I've been working for a while on these 2 sequences, which arose in cryptography :
$$\forall b\geq2,$$ $$\delta_b = \lim\limits_{p\in\mathbb{N}\to\infty}\left[\sum_{n=0}^{\infty}\left(1-b^{-p}\right)^{b^n}\text{ }-p\right]$$
$$\sigma_b = \lim\limits_{p\in\mathbb{N}\to\infty}\left[\frac{b}{1-b}b^{-p}\left(\sum_{n=b^{p-1}}^{b^p-1}\sum_{k=2}^{n-1}\left(1-b^{-k}\right)^n-\sum_{n=b^{p-1}}^{b^p-1} n\left(1-b^{-n}\right)^n\right)\text{ }-p\right]$$
The original expressions of $\delta_b$ and $\sigma_b$ as they initially appeared in cryptogtaphy were much more nasty looking, and I've already put in quite a lot of work to get to those "nicer" expressions.
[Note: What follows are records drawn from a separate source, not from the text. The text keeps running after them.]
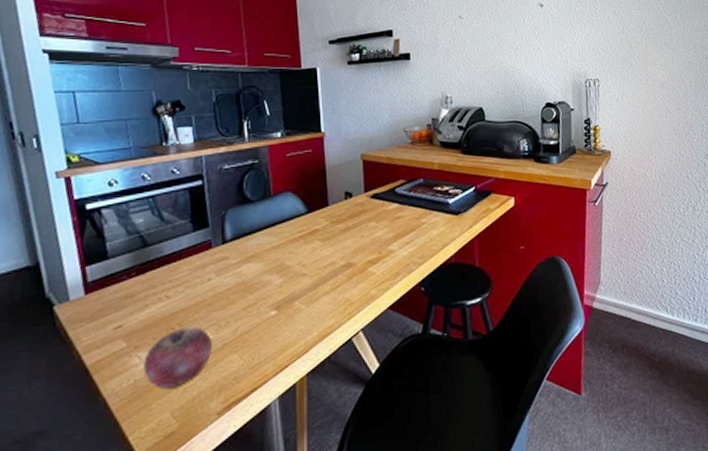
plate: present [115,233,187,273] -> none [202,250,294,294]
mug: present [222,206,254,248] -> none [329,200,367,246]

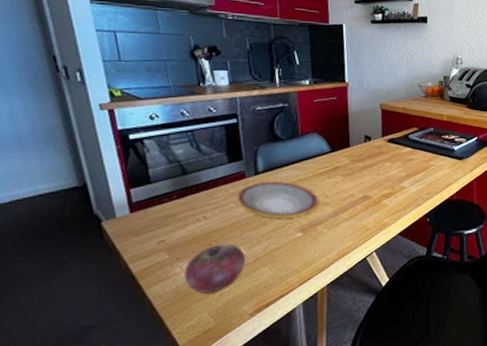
plate: none [202,250,294,294] -> present [237,182,318,218]

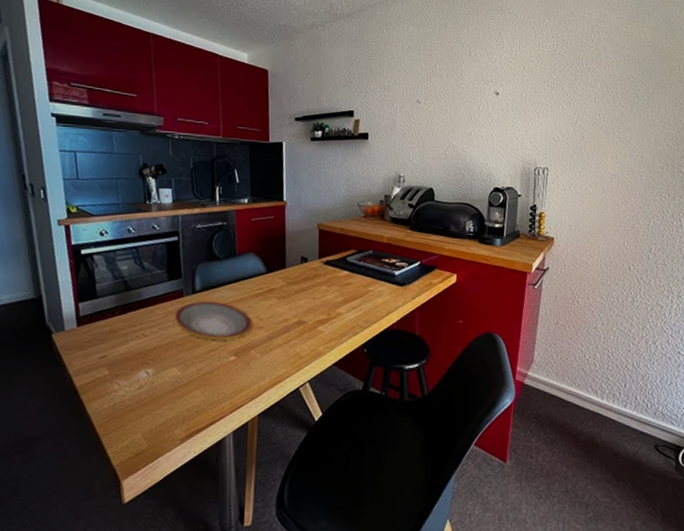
apple: present [184,243,245,294] -> none [121,363,179,414]

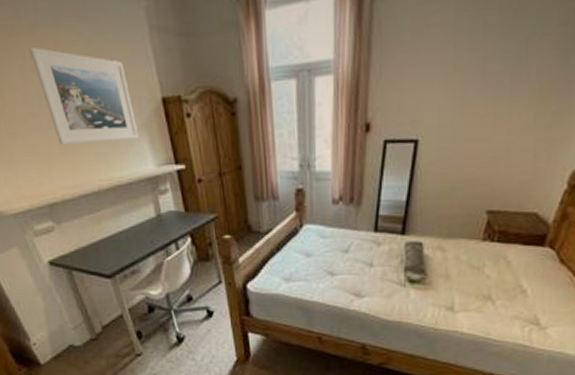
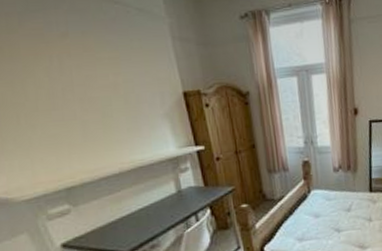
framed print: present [29,46,139,146] -> none [57,51,162,134]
But now, I don't really know how to move forward...
My ideal objective would be to find a closed form expression for each of these 2 sequences : either we can evaluates the series/sums inside the limit and then set $p\to\infty$, or find a way to work directly on the limits.
If that seems out of reach, I have a secondary objective : finding $\lim\limits_{b\to\infty} \delta_b$ and $\lim\limits_{b\to\infty} \sigma_b$.
Maybe we can switch the order of the limits here, but it still is complicated. From numerical simulation, $\delta_b$ is increasing, $\sigma_b$ is decreasing, and I actually suspect those sequences converge to the same limit $\frac{1}{e}$. Now I need to prove it...
Any improvement in this problem would be of great help, and with concrete applications in cryptography.
Any suggestions ?